Shadow Country is an American epic of a mysterious historical character (yes, Edgar Watson really lived and died in the islands). The writing is at times exquisite. The story it tells is often brutal or just about plain hard life. The writing is compelling, the reading can be draining.

***

Palace Walk (Cairo Trilogy) by Naguib Mahfouz.
My review is here.

"Naguib Mahfouz, the only Arabic language writer ever to win the Nobel Prize for Literature, begins Palace Walk with Amina, the devout and devoted Muslim wife of al-Sayyid Ahmad Abd al-Jawad patiently waiting for her husband to return home from another long night of drinking, music, and carousing with his male friends and pursuing illicit sexual relations in Cairo's clubs and cafes. Mahfouz thus immediately establishes Amina's willing and absolute subservience to her husband. Mahfouz takes the next several chapters to develop al-Sayyid Ahmad's position as the unquestioned head of a family of two daughters, Khadija and Aisha, and three sons, Yasin an adult son from a prior marriage, Fahmy a law student, and young Kamal.
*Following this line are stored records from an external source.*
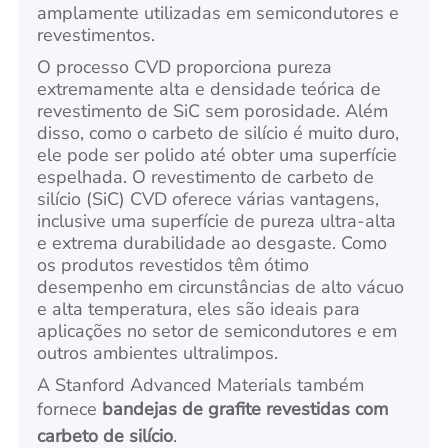
amplamente utilizadas em semicondutores e
revestimentos.
O processo CVD proporciona pureza
extremamente alta e densidade teórica de
revestimento de SiC sem porosidade. Além
disso, como o carbeto de silício é muito duro,
ele pode ser polido até obter uma superfície
espelhada. O revestimento de carbeto de
silício (SiC) CVD oferece várias vantagens,
inclusive uma superfície de pureza ultra-alta
e extrema durabilidade ao desgaste. Como
os produtos revestidos têm ótimo
desempenho em circunstâncias de alto vácuo
e alta temperatura, eles são ideais para
aplicações no setor de semicondutores e em
outros ambientes ultralimpos.
A Stanford Advanced Materials também
fornece
bandejas de grafite revestidas com
carbeto de silício
.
About two-thirds of the way into the book, the Egyptian Revolution of 1919 breaks out against the British occupation and draws the family into its vortex. Much of the final third of the book is taken up with the family's interactions with the British occupiers. The revolution provides an important historical background and Mahfouz masterfully recreates the sounds, sights, smells, and tastes of Cairo's streets, but his greatest triumph is the creation of the complete life of this urban yet intensely Islamic and Egyptian family, a family that is perhaps remarkable in some ways, but well within society's accepted bounds.

Take the time to savor Palace Walk. Mahfouz rewards the persistent reader by patiently building the remarkable depth and completeness of his characters. Once the last page is turned, the reader can rest secure in the knowledge that Palace Walk is only the first book in Mahfouz's great Cairo Trilogy. Highest recommendation."

***

The Draining Lake: A Thriller (Reykjavik Thriller) by Arnaldur Indridason is another example of superb Scandinavian crime msyteries. Reviewed here on Euro Crime.
My review is here.
 
 
***
 
The Radetzky March (Works of Joseph Roth) by Joseph Roth. More to follow.
 
 
***
 
 
A Sailor of Austria: In which, without really intending to, Otto Prohaska becomes Official War Hero No. 27 of the Habsburg Empire by John Biggins. Read John Biggins!
 
 
***
 
 
The Singapore Grip (New York Review Books Classics) by J.G. Farrell.
Another gem recovered by NYRB Classics. Farrell specialized tales of the unraveling of the British Empire. He also wrote Troubles and The Siege of Krishnapur. Then he managed to get himself swept off the shore while fishing and drowned.
 
NYRB summary: "Singapore, 1939: life on the eve of World War II just isn't what it used to be for Walter Blackett, head of British Singapore's oldest and most powerful firm. No matter how forcefully the police break one strike, the natives go on strike somewhere else. His daughter keeps entangling herself with the most unsuitable beaus, while her intended match, the son of Blackett's partner, is an idealistic sympathizer with the League of Nations and a vegetarian. Business may be booming—what with the war in Europe, the Allies are desperate for rubber and helpless to resist Blackett's price-fixing and market manipulation—but something is wrong. No one suspects that the world of the British Empire, of fixed boundaries between classes and nations, is about to come to a terrible end.


A love story and a war story, a tragicomic tale of a city under siege and a dying way of life, The Singapore Grip completes the “Empire Trilogy” that began with Troubles and the Booker prize-winning Siege of Krishnapur."



***

The Turnaround by George Pelecanos.
The WAPO journalist takes his crime fiction to a new level in this trip back to DC in 1972 and the echoes into the present. His web site. http://www.hachettebookgroup.com/features/georgepelecanos/turnaround/


***

Little Big Man (Panther) by Thomas Berger. You've seen the movie, now read the book. It's even better.


***


McAuslan in the Rough by George MacDonald Fraser.
The author of the Flashman series also wrote a fictionalized version of his days in the postwar army.